“I’ve always been like this.”
“This is my personality. This is me. Take it or leave it.”
“If you’re not used to it by now, then you don’t really know me yet.”
“People keep telling me this over and over again. They misunderstand me.”
Ever heard these things come out of your mouth? Well, they’ve sure come out of mine. People used to complain to me that I’m too frank, offensive, and bossy. Frankly, I didn’t care if I hurt anybody with what I said. To me, I was telling it as it was, how I saw it, and if you can’t handle the truth, then you’re weak. That was my personality before, and I always hid behind it. I used it as an excuse for my awful behavior, as if it were acceptable, and I expected my friends to tolerate how I was. If they couldn’t, then it was they who misunderstood me. I was impatient, prideful and self-righteous.

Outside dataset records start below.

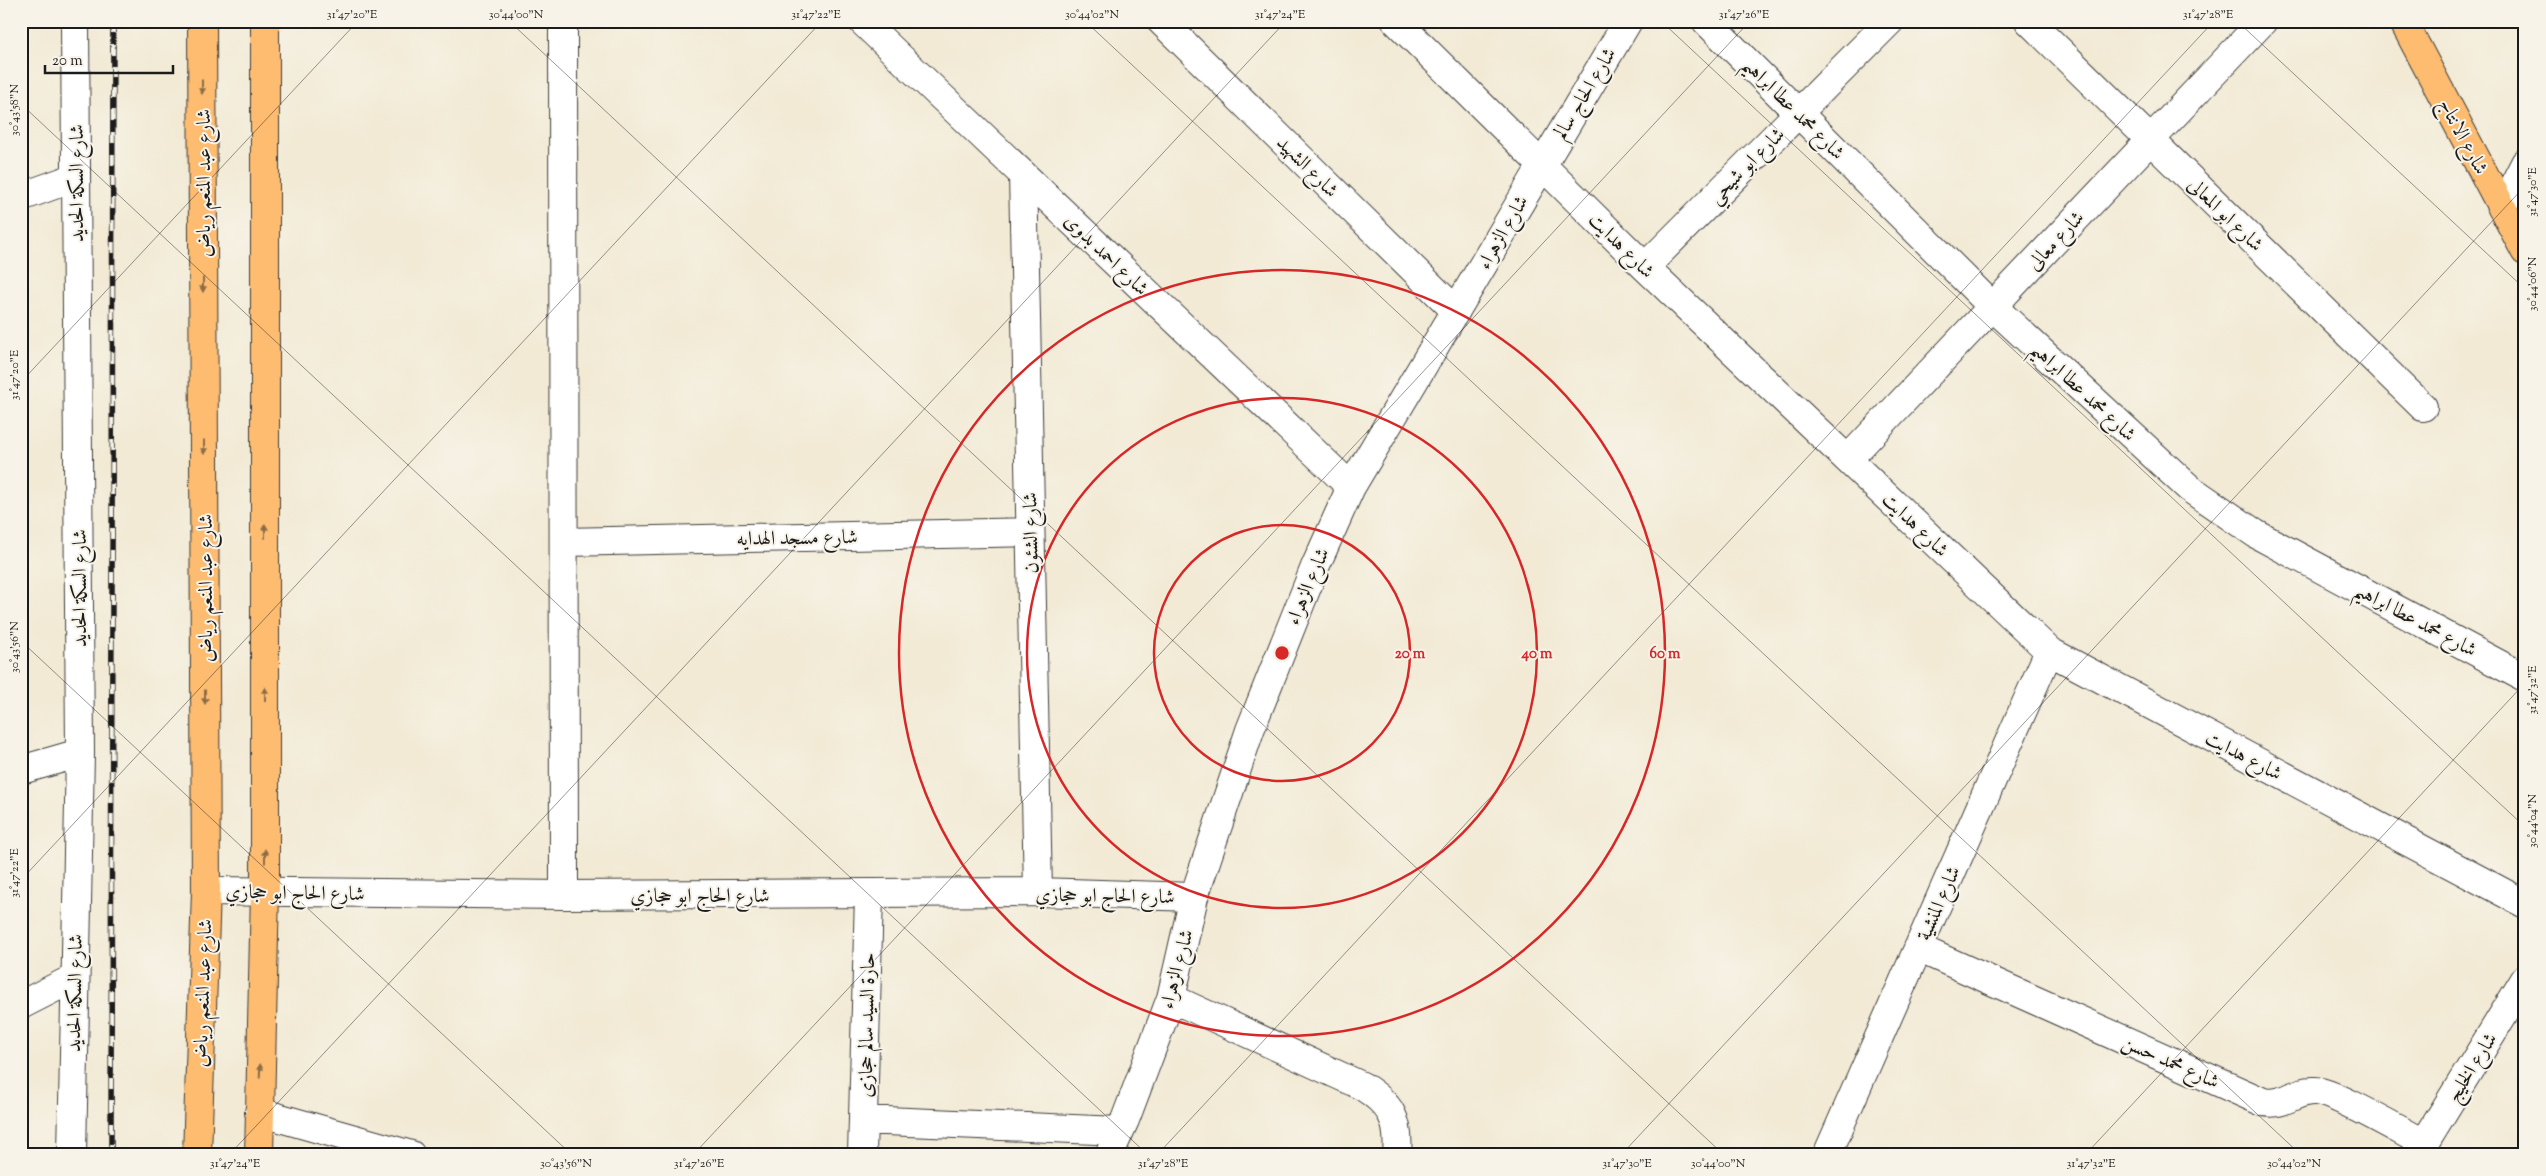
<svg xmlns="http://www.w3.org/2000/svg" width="2546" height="1176" viewBox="0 0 2546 1176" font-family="'Sorts Mill Goudy',Amiri,serif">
	<rect width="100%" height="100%" fill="#f7f3e8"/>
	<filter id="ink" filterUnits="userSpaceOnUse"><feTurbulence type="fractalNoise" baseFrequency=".02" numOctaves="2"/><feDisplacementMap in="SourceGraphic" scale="10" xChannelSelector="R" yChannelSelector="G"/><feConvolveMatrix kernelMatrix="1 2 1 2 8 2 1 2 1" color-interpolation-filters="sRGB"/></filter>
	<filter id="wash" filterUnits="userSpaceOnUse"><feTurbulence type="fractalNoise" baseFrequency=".0096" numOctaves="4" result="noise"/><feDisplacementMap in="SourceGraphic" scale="20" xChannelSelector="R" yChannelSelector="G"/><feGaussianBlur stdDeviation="1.12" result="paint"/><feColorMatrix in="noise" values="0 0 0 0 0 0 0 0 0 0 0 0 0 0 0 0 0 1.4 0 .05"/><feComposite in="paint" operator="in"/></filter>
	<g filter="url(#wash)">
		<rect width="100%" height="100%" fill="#f2ead5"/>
	</g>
	<g filter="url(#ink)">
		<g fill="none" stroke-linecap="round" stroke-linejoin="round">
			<defs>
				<path id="minor" d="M 563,21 L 564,895
					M 862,21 L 1351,487
					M 1161,21 L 1456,311
					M 1396,21 L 1645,267 L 2049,651 L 2525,904
					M 1706,21 L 1993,307 L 2189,488 L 2256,534 L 2525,678
					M 2029,21 L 2423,407
					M 1023,174 L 1038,892
					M 21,197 L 76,177
					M 2502,208 L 2525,163
					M 1645,267 L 1890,21
					M 1848,459 L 2263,21
					M 564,542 L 1030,532
					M 21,770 L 80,753
					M 206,891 L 564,895 L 1038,892 L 1194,897
					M 1918,948 L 2263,1102 C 2287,1106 2294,1090 2315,1091 C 2335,1092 2402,1132 2424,1143
					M 1171,998 L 1362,1086 C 1391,1104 1400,1120 1397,1155
					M 21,1005 L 74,978
					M 259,1112 L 411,1155
					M 863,1120 L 1119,1131
					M 72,1155 L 80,753 L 75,21
					M 862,1155 L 869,895
					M 1109,1155 L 1125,1120 L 1171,998 L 1194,897 L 1250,730 L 1315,567 L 1351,487 L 1628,21
					M 1827,1155 L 2049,651
					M 2417,1155 L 2525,979"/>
				<path id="major" d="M 2403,21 L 2525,251
					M 197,1155 L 206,891 L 202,21
					M 259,1155 L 265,891 L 265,21"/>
			</defs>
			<use href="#minor" stroke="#3c3b38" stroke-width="30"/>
			<use href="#major" stroke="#3c3b38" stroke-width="30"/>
			<use href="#minor" stroke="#fff" stroke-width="28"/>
			<use href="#major" stroke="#fdbc6f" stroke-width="28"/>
			<defs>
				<path id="rail" d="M 111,1155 L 113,21"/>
			</defs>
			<use href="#rail" stroke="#1c1c1c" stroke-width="5.5"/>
			<use href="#rail" stroke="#f7f3e8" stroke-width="4" stroke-dasharray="11" stroke-linecap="butt"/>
		</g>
		<defs><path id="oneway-solid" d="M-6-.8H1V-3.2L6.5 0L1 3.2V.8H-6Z" transform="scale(1.25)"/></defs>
		<g fill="#8c6c46">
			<use href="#oneway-solid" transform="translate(202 87) rotate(90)"/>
			<use href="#oneway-solid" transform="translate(203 285) rotate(90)"/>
			<use href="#oneway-solid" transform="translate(204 447) rotate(90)"/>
			<use href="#oneway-solid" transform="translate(265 531) rotate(-90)"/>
			<use href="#oneway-solid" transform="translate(265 694) rotate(-90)"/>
			<use href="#oneway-solid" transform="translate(205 697) rotate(90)"/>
			<use href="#oneway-solid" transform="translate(265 856) rotate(-90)"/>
			<use href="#oneway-solid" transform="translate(260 1071) rotate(-88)"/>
		</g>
	</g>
	<path fill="none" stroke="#1c1c1c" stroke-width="1" stroke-opacity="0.45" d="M 509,21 L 1724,1155M 1085,21 L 2301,1155M 1661,21 L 2525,827M 2237,21 L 2525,289M 21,104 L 1148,1155M 21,382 L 358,21M 21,641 L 572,1155M 21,880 L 822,21M 229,1155 L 1286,21M 693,1155 L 1750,21M 1157,1155 L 2214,21M 1621,1155 L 2525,186M 2085,1155 L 2525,683"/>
	<g fill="none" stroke="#d62828" stroke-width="2.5">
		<circle cx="1282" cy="653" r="128"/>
		<circle cx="1282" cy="653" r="255"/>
		<circle cx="1282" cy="653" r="383"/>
	</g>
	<g text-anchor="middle" stroke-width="4" stroke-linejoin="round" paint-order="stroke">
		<g font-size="20" fill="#1c1c1c" stroke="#f7f3e8">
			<text transform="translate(1584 93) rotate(-59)" y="7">شارع الحاج سالم</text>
			<text transform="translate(1794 108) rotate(45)" y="7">شارع محمد عطا ابراهيم</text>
			<text transform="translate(2464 136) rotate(62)" y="7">شارع الانتاج</text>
			<text transform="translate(1746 165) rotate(-45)" y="7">شارع ابو شيحي</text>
			<text transform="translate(1308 166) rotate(45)" y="7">شارع الشهيد</text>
			<text transform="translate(76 183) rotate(-90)" y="7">شارع السكة الحديد</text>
			<text transform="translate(203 183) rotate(-90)" y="7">شارع عبد المنعم رياض</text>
			<text transform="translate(2226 214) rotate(44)" y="7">شارع ابو المعالى</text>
			<text transform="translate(1502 232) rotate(-60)" y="7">شارع الزهراء</text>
			<text transform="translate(2055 240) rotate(-47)" y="7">شارع معالى</text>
			<text transform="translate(1622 245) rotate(45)" y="7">شارع هدايت</text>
			<text transform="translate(1107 254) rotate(44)" y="7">شارع احمد بدوى</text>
			<text transform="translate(2084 391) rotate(43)" y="7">شارع محمد عطا ابراهيم</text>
			<text transform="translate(1916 524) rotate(44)" y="7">شارع هدايت</text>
			<text transform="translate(1030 533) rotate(-91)" y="7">شارع الشئون</text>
			<text transform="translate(797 537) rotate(-1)" y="7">شارع مسجد الهدايه</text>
			<text transform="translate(1307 586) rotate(-67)" y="7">شارع الزهراء</text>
			<text transform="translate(79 588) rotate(-90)" y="7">شارع السكة الحديد</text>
			<text transform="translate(205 588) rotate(-90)" y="7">شارع عبد المنعم رياض</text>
			<text transform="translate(2416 619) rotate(28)" y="7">شارع محمد عطا ابراهيم</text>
			<text transform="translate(2244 755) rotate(28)" y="7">شارع هدايت</text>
			<text transform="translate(295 892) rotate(1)" y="7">شارع الحاج ابو حجازي</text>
			<text x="700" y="902">شارع الحاج ابو حجازي</text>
			<text transform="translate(1105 895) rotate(1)" y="7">شارع الحاج ابو حجازي</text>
			<text transform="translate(1938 903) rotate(-66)" y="7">شارع المنشية</text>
			<text transform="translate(1176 969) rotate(-75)" y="7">شارع الزهراء</text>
			<text transform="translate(74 993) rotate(-89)" y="7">شارع السكة الحديد</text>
			<text transform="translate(202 993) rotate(-88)" y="7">شارع عبد المنعم رياض</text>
			<text transform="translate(866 1025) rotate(-89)" y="7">حارة السيد سالم حجازى</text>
			<text transform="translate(2171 1061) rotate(24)" y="7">شارع محمد حسن</text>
			<text transform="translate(2471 1067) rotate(-58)" y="7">شارع الخليج</text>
		</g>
	</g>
	<circle cx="1282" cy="653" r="8" fill="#d62828" stroke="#f7f3e8" stroke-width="2.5"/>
	<g font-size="15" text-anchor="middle" font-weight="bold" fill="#d62828" stroke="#f7f3e8" stroke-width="4" stroke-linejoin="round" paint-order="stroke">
		<text x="1410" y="658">20 m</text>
		<text x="1537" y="658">40 m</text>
		<text x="1665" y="658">60 m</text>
	</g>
	<rect width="2546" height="1176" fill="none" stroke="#f7f3e8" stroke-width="55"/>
	<path d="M45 65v8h128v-8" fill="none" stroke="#1c1c1c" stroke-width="2.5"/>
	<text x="52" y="65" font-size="15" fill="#1c1c1c" stroke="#f7f3e8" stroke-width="4" paint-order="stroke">20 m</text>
	<rect x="28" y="28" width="2490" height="1120" fill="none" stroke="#1c1c1c" stroke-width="2"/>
	<g font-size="12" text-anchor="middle" fill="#1c1c1c">
		<text x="352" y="18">31°47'20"E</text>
		<text x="516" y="18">30°44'00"N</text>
		<text x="816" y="18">31°47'22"E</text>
		<text x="1092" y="18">30°44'02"N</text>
		<text x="1280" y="18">31°47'24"E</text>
		<text x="1744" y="18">31°47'26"E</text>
		<text x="2208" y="18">31°47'28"E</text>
		<text transform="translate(14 110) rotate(-90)" y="4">30°43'58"N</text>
		<text transform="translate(2532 192) rotate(-90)" y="4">31°47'30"E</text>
		<text transform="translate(2532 284) rotate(-90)" y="4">30°44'06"N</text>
		<text transform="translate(14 375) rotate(-90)" y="4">31°47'20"E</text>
		<text transform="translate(14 647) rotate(-90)" y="4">30°43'56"N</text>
		<text transform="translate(2532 690) rotate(-90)" y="4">31°47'32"E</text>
		<text transform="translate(2532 821) rotate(-90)" y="4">30°44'04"N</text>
		<text transform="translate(14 873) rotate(-90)" y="4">31°47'22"E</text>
		<text x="235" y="1167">31°47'24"E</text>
		<text x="566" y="1167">30°43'56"N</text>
		<text x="699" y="1167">31°47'26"E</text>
		<text x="1163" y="1167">31°47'28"E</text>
		<text x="1627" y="1167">31°47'30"E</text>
		<text x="1718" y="1167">30°44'00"N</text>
		<text x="2091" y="1167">31°47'32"E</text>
		<text x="2294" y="1167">30°44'02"N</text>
	</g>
</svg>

When I was younger and clueless, when I did not personally know the Lord yet, I chose conflict because I thought I cared enough for my friends, knowing that the truth is what will help them. But I didn’t care enough to change how I said it. I convinced myself that “that is how I am” and perpetuated my own foolishness.
But isn’t character more important than personality?
Don’t get me wrong. I’m not saying having a personality is a bad thing. God made us each different from the other. I still have my personality. I am who I am. I’m still a strong, loud, frank, straight-to-the-point woman, but God is continually molding my character. He’s teaching me, especially through discipleship, that I can and should use my strengths or my personality the right way. Because of my personality, I can be honest when I counsel or give advice, but because of my hopefully growing character, I can relay it in a loving way and keep our conversation confidential. Because of my personality, I can teach, but because of God’s work in my life and character, I can teach a group of people from experience. Because of my strong personality, I can also discipline my kids effectively by giving them the rod and by talking to them, but when I am in a teaching moment with my kids, I tend to lose my patience. I can’t very well tell them to accept my behavior because it’s my personality to be loud and impatient. I have to exercise the character God wants me to work on (humility & patience) — I have to apologize too and do better next time.
In any kind of relationship, conflicts are sure to arise. There are times that we do need to pick our battles, meaning not everything should be argued about and sometimes we need to compromise. In the times that we feel that it is necessary to “fight” for something, we need to learn to fight clean.
That’s why our character must override our personality. We must give more importance to building our character than protecting our personality. If we can choose to engage instead of to ignore, if we can choose to be involved instead of to be indifferent, if we can choose conflict over comfort, then we can and must choose character over personality.
We can’t after all be touched by the Lord, and remain the same.